Well of course racism isn't going anywhere. Why would it? Why should it? One looks out after one's own kind. First, yourself, then your family, then your extended family, then your clan, then your tribe, and then your race. Chinese know htis. Japanese know this. The N'debele and Xhosa and Fang know this. The Igbo know this. Pretty much all tribal folks know this.

This used to be commonplace. In the black community folks used to speak of someone as being a "race man". Talk to your daddy, back then being a "race man" was a good thing.

Lady Zora, Chauncey DeVega, and Gordon Gartrelle said...

The good old days--where have the race men gone? Funny and random story, I met John Hope Franklin a few years ago and asked him "Where have all the race men gone?" He replied, "You, should start by looking in the mirror."

Sort of sharp and a little cold in his response, but hell I am honored to have even breathed the same air as JHF.

cd

Invisible Hand said...

"Let's see the negroes in the window"... the perfect phrase for the situation.

My question is, and always has been, who is this for? Cause really it seems like a program where black academics explain what it's like to be "black in America" to a studio and television audience comprised almost exclusively of black Americans.

Lady Zora, Chauncey DeVega, and Gordon Gartrelle said...

That has always been a questioned I asked myself.

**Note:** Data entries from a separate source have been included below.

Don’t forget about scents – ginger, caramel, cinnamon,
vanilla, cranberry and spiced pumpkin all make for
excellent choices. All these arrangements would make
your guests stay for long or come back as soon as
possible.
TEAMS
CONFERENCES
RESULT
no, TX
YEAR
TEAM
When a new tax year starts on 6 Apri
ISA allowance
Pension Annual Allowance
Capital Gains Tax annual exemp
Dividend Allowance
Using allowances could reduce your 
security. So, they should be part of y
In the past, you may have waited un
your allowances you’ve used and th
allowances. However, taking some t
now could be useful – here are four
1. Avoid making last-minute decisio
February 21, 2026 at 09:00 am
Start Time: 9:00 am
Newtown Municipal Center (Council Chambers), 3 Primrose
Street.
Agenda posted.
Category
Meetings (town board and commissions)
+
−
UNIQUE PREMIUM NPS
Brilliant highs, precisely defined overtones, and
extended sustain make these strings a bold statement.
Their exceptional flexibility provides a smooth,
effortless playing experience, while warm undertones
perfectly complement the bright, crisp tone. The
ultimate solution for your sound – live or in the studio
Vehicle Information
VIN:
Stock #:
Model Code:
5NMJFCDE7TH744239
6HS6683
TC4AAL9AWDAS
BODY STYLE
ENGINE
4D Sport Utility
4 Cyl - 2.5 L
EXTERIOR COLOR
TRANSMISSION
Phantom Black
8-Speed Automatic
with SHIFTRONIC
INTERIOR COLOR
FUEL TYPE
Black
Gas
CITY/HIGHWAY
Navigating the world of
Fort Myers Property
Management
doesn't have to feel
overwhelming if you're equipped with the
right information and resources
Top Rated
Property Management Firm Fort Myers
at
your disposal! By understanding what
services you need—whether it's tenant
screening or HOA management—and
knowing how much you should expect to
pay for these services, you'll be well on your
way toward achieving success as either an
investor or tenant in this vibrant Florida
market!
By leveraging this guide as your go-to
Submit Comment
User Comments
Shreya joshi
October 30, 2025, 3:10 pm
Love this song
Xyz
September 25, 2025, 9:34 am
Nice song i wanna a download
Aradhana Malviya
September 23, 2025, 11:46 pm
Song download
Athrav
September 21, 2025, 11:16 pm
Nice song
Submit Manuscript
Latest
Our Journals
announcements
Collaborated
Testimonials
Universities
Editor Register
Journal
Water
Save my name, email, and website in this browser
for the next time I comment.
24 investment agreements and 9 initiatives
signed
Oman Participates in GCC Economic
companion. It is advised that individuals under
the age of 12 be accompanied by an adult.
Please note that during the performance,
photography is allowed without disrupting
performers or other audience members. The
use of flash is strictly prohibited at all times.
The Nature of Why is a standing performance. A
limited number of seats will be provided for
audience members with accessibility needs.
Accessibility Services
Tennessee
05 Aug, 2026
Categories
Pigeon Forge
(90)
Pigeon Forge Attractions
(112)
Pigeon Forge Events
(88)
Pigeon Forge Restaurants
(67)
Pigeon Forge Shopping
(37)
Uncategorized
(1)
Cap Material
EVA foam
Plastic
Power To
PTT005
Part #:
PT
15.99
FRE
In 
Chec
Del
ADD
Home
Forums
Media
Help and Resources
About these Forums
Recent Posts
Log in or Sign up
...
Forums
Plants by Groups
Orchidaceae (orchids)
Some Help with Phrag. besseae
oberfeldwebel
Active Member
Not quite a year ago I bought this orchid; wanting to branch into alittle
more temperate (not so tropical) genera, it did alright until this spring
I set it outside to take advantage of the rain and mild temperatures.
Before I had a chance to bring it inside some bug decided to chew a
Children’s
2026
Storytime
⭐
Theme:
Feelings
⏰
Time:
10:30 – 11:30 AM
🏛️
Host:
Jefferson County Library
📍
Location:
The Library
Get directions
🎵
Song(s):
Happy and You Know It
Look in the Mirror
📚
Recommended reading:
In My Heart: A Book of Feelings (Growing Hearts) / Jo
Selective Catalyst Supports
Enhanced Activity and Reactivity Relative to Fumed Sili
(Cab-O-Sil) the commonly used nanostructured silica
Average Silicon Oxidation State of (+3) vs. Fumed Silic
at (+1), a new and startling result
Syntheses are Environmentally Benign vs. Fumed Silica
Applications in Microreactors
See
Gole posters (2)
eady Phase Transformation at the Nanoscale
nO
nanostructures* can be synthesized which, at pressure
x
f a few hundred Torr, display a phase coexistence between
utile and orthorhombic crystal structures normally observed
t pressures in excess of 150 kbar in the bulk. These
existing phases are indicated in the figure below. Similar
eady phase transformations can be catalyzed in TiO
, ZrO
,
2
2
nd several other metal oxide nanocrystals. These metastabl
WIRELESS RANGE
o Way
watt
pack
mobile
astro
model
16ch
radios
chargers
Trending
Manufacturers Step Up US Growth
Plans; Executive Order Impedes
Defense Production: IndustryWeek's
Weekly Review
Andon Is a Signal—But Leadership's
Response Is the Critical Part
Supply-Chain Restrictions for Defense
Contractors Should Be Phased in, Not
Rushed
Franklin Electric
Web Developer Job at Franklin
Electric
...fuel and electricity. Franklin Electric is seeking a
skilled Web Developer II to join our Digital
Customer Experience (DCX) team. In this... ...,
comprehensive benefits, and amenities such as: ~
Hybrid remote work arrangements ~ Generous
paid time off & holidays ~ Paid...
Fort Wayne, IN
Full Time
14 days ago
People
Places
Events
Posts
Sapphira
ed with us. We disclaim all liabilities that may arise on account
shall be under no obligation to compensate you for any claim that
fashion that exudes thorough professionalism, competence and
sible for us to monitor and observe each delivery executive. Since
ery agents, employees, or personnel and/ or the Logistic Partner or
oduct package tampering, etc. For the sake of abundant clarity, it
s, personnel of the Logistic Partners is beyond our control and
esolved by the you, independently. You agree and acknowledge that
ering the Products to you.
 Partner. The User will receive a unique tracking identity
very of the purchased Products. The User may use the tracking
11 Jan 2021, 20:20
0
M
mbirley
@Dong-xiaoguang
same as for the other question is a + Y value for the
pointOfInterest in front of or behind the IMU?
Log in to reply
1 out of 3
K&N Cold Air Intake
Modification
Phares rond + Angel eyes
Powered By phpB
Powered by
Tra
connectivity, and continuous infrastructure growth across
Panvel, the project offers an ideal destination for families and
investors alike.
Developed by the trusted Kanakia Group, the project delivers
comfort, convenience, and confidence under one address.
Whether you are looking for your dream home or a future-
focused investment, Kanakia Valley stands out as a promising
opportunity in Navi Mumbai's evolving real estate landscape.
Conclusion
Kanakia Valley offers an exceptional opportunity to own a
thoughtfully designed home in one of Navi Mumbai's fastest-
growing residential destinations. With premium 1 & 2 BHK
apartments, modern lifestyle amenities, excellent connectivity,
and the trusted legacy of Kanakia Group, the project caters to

Could it be for the masses who need to learn more about their own experiences? i.e. rank and file black folk? but then, what is being reported isn't news to them either? maybe curious and/or liberal whites and "educated" black people are the audience? the latter can complain about the show and the former can be "educated?"

chauncey devega

Hank Nasty said...

@bomani

I'm going to pick on the last group for whom it is still socially acceptable to publically ridicule... the "White in America" special would be more aptly named "White in Appalachia".